**EXERCISE PROMPT**. Print the listing below again from the line that contains "J'écris ce sujet" onward, keeping every line exact and leaving out the lines before it.

**DATA PROVIDED**.
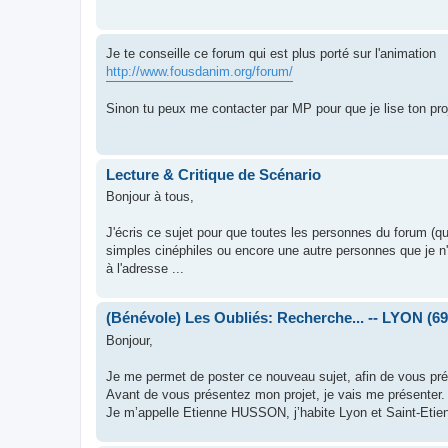
Je te conseille ce forum qui est plus porté sur l'animation
http://www.fousdanim.org/forum/
Sinon tu peux me contacter par MP pour que je lise ton pro
Lecture & Critique de Scénario
Bonjour à tous,
J'écris ce sujet pour que toutes les personnes du forum (que
simples cinéphiles ou encore une autre personnes que je n'a
à l'adresse ...
(Bénévole) Les Oubliés: Recherche... -- LYON (69
Bonjour,
Je me permet de poster ce nouveau sujet, afin de vous prés
Avant de vous présentez mon projet, je vais me présenter.
Je m’appelle Etienne HUSSON, j’habite Lyon et Saint-Etienn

**PROBLEM SOLUTION**.
J'écris ce sujet pour que toutes les personnes du forum (que
simples cinéphiles ou encore une autre personnes que je n'a
à l'adresse ...
(Bénévole) Les Oubliés: Recherche... -- LYON (69
Bonjour,
Je me permet de poster ce nouveau sujet, afin de vous prés
Avant de vous présentez mon projet, je vais me présenter.
Je m’appelle Etienne HUSSON, j’habite Lyon et Saint-Etienn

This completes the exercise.